Wednesday 13 January 2016

Turning Over a New Leaf

Everyone starts a new year with new hopes and sometimes new resolutions. I start each new year now with a feeling of anticipation of new adventures to come.
No more so than this year, which promises to be full of new experiences and hopefully plenty of good things.
The market bursting with green veg
For one thing, we are back in the land of lovely fruit and veg, markets and salads so where better to begin this year's blog posts but with a leafy green theme.

'The land of lovely fruit and veg, markets and salads'
Salade Italienne in a local cafe
I came back from last Friday's market with a good haul of veg- all of it still with it's leafy tops on as you can see.
My vegetable shopping
The turnips, radishes and heritage carrots were going to be roasted to have with chicken but their green tops (radish and turnip tops that is) are a much underused ingredient.
Just wash them thoroughly, chop and steam. I like to add spring onion tops or leeks to this and pop a teabag (Earl Grey or Lapsang Souchong) into the steaming water for a sweet and aromatic accompaniment.

Tea steamed greens

Roasted roots and radishes
Any leftover radishes, onions or greens went into a Miso Noodle Soup the next day: cook a nest of egg noodles per person, drain and reserve the cooking water.
Add a heaped tablespoon of miso paste and another of soy sauce to the water and place to heat.
Stir fry the veg you want to use- radishes, peppers, carrot, spring onions, green tops or even lettuce, add leftover chicken if you have it and then assemble your dish.
In the bottom of each soup bowl, put noodles, chicken and veg and then spoon over the hot broth. Serve with extra soy sauce on the side.

Miso Noodle Soup
Whilst we are talking about cooking lettuce, here are a few ideas for using up tired salad leaves:

Fry an onion with some garlic and then add the lettuce to the frying pan and cook until wilted.

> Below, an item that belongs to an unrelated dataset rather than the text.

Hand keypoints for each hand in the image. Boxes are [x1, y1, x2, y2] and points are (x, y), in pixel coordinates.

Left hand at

Meanwhile, put a few potatoes on to boil (or use up any leftover cooked ones), warm up some chicken or vegetable stock (I still had leftover miso broth from last night), add the potatoes, the lettuce and onions, some chopped parsley or any other leafy green herb you have, blitz with a stick blender or in a liquidiser, add a little milk or cream to serve.

McGregor Soup
I've called this McGregor Soup, as it has the flavour of sorrel and parsley, or even watercress - delicate but very tasty - and would appeal to the discernng human or rabbit alike!

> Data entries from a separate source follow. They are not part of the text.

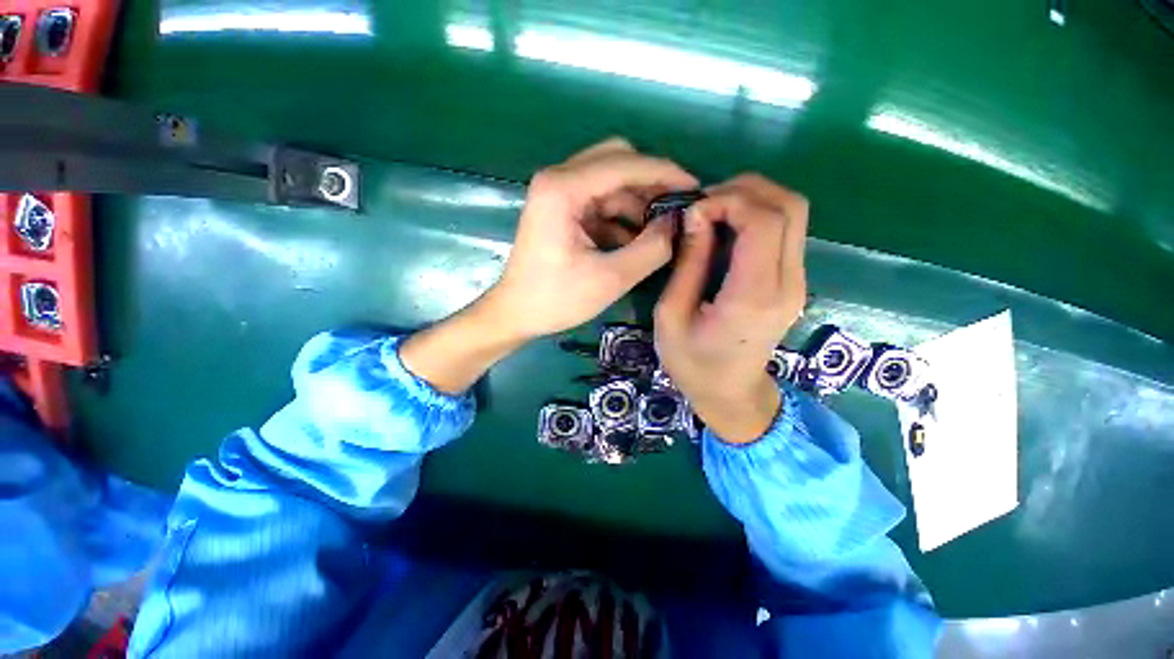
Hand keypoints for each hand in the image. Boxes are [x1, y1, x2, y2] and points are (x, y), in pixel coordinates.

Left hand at [401, 138, 695, 393]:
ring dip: (637, 202)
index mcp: (563, 189)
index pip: (624, 163)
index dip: (665, 173)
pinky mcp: (560, 209)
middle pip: (616, 161)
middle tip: (676, 209)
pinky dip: (621, 216)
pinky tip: (635, 240)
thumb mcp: (610, 279)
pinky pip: (599, 201)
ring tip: (659, 231)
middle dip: (650, 183)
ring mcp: (557, 193)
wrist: (515, 313)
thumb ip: (651, 249)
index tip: (696, 189)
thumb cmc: (556, 299)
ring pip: (610, 181)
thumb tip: (676, 223)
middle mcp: (558, 179)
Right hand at [653, 174, 808, 442]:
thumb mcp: (671, 316)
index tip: (692, 212)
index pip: (763, 221)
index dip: (728, 200)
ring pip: (793, 213)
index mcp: (753, 296)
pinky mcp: (793, 281)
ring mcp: (797, 281)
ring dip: (753, 199)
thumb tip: (696, 216)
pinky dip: (758, 215)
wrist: (730, 393)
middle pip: (789, 206)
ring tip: (713, 211)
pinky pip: (786, 230)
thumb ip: (687, 264)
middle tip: (703, 204)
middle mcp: (787, 283)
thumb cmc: (692, 362)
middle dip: (744, 190)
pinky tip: (727, 227)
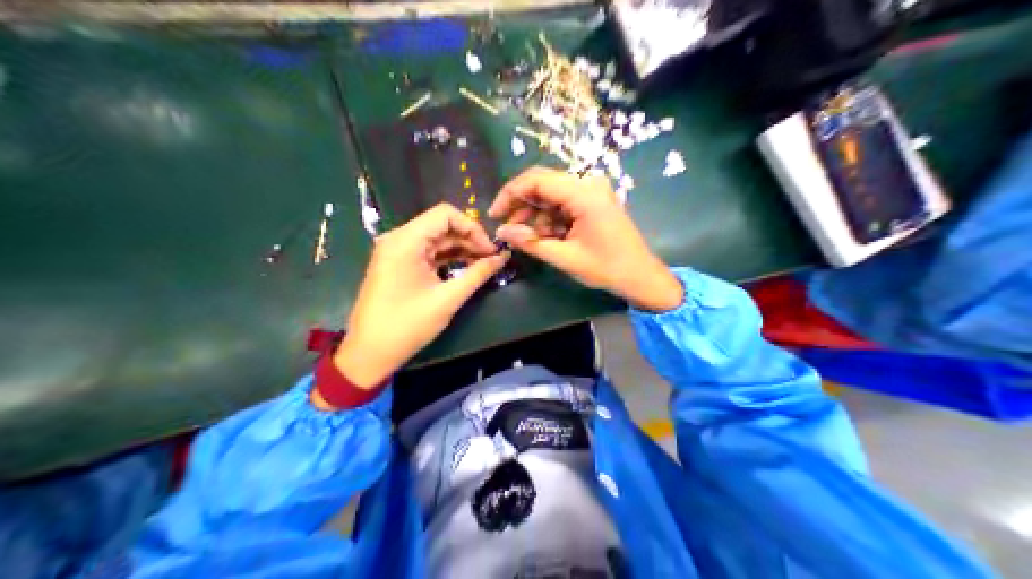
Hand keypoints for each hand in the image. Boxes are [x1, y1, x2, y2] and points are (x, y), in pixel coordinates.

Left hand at [329, 204, 508, 393]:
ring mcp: (394, 251)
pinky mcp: (395, 264)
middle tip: (491, 258)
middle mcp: (397, 238)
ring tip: (482, 264)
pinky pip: (425, 251)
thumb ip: (477, 274)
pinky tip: (464, 268)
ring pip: (434, 238)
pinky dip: (445, 257)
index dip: (472, 228)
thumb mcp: (447, 299)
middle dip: (468, 238)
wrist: (369, 352)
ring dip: (459, 248)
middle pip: (440, 225)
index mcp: (405, 241)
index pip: (445, 214)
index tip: (490, 250)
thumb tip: (502, 258)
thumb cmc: (407, 325)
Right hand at [488, 166, 682, 314]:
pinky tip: (544, 237)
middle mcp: (588, 184)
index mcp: (583, 193)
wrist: (642, 277)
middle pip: (542, 183)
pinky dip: (549, 218)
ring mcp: (592, 191)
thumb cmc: (607, 269)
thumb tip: (501, 232)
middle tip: (505, 228)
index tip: (494, 215)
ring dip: (535, 214)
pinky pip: (563, 202)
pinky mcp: (594, 201)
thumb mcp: (565, 258)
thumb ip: (531, 243)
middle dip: (520, 204)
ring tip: (525, 239)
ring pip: (551, 193)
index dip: (510, 195)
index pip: (536, 180)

Cooked lettuce is quite cheffy these days. I saw them serving it on Professional Masterchef. Cos or Little Gem seem to be the thing, blowtorched to give them a caramelized look and then added to other veg. Just mix it into peas or leeks for a fresh tasting dish- and no leafy greens wasted!

Quiche aux Blettes
http://lizsleftovers.blogspot.fr/2015/09/food-from-friends.html
I have finished up the week with some old favourites: Endives with Ham and Cheese Sauce ( I promised my husband that I would make this as soon as we were back in France) and Quiche aux Blettes (Swiss Chard tart). Click on the link below the pictures for the recipes.
Endives with Ham and Cheese Sauce
http://lizsleftovers.blogspot.fr/2015/01/comfort-food.html

I hope this has inspired you to eat up your greens, and certainly not to throw them away. If any of you resolved to try to lose weight in 2016, then I hope these recipes help with that too.

Perhaps not the ones smothered in cheese sauce though.